Fragmento seleccionado >>
Buscarse la vida en pleno agosto puede ser una labor de titanes o una nimiedad, todo dependerá de la actitud del protagonista afectado por esta “espantá” veraniega. Si te quedas sola en la ciudad, te van a pisar los callos (morales) la avalancha de turistas con los que no tienes nada en común. Ir al teatro o a escuchar a la banda municipal, pasear por los sitios de siempre a base de codazos y con mascarilla apetece poco tirando a nada, excepto que tengas tendencias masoquistas.

Así pues, he decidido que Agosto es mi mes para la reflexión y para elegir las “asignaturas” –troncales u opcionales- en las que me voy a matricular –hablo en metáforas- el próximo curso. El estudio de pintura está cerrado por vacaciones y los pinceles parecen de huelga de pelos caídos. La biblioteca está a medio gas y no se publican libros ni estrenan películas que valgan la pena. Las tiendas lo rebajan todo, tanto, que casi ni apetece salir a buscar gangas entre la morralla que, además, no sabes si vas a poder lucir más allá de la pasarela que va de tu cuarto, por el pasillo, al salón; patético, vamos.

“Siempre nos quedará París” –repetía yo como un lorito hace años, pero ya no voy porque no está el horno para bollos. Ni en París ni en Villaconejos de Abajo por mucho que nos empeñemos en hacer como si la vida corriera por el cauce de siempre y no hubiera sobresaltos sanitarios a la vuelta de cualquier esquina. Campings, hoteles de playa o de montaña, apartamentos de alquiler en urbanizaciones con piscina –como en “mi otro mar” del que tuve que huir con los pelos como escarpias-; todo el mundo empujando y pidiendo paso para aprovechar el mes de Agosto, el único, el sin igual, el paradigma de la felicidad chorreando sudor y churretones de helado industrial.

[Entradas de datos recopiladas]
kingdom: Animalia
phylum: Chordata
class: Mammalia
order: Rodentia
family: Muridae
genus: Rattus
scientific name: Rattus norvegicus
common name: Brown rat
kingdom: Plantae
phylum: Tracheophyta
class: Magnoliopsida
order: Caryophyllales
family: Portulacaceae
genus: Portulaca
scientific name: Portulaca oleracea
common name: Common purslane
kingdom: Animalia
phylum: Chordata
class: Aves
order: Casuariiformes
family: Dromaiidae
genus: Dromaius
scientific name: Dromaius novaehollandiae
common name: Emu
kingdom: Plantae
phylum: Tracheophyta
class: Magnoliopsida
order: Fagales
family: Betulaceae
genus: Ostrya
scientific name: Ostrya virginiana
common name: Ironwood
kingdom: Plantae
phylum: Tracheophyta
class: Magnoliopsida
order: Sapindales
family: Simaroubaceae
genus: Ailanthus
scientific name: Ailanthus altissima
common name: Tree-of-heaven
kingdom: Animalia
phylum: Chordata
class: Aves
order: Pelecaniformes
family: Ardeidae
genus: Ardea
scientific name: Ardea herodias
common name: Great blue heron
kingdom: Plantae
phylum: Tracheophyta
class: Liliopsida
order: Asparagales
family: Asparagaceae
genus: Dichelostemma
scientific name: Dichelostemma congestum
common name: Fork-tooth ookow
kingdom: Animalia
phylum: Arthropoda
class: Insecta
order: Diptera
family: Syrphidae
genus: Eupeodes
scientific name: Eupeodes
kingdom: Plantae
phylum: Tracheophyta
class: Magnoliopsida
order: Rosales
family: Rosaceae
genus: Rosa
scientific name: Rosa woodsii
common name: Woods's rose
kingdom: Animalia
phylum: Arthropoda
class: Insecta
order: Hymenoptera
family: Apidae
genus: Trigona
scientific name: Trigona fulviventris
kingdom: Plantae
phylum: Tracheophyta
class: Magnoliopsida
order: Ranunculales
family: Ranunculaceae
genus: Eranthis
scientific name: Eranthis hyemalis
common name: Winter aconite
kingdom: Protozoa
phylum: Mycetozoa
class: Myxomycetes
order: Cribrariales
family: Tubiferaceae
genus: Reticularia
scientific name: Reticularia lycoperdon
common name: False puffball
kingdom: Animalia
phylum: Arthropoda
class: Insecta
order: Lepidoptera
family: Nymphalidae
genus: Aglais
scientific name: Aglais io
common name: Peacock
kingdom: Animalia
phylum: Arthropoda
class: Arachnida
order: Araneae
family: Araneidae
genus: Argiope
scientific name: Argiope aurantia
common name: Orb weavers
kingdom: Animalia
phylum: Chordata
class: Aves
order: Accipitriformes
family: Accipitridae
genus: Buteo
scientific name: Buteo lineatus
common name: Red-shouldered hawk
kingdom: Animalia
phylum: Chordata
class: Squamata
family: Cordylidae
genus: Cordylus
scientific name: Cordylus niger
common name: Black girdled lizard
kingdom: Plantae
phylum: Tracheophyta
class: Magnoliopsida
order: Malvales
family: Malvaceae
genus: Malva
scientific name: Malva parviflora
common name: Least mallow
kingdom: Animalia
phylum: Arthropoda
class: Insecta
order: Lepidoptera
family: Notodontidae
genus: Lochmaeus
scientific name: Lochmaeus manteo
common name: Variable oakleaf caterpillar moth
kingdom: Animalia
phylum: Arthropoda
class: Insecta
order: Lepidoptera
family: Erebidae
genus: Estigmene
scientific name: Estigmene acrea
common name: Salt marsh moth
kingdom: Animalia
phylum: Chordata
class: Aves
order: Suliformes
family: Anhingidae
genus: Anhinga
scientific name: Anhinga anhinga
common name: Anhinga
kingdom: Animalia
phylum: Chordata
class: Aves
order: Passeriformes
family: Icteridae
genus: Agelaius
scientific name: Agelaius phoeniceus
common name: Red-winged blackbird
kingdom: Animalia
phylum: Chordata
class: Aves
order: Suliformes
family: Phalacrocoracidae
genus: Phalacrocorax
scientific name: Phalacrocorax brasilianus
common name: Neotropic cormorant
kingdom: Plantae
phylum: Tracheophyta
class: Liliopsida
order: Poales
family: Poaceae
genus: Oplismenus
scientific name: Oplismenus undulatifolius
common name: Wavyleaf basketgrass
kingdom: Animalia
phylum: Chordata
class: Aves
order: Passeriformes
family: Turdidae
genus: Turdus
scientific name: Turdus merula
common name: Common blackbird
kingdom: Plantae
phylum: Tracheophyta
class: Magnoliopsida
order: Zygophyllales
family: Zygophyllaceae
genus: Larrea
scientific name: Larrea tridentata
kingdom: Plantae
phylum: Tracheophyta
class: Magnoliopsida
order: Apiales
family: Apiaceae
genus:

Orden de trabajo >>
Resume en dos oraciones, por favor, el fragmento sobre el mes de agosto. Las líneas son material aparte del fragmento.

Respuesta >>
Quedarse en la ciudad en agosto, entre la avalancha de turistas y con mascarilla, apetece poco, así que quien escribe ha decidido dedicar ese mes a la reflexión y a elegir las “asignaturas” del próximo curso. Con el estudio de pintura cerrado, la biblioteca a medio gas y sin libros ni películas que valgan la pena, ya no viaja a París ni a ningún otro sitio, porque no está el horno para bollos mientras todo el mundo empuja para aprovechar agosto.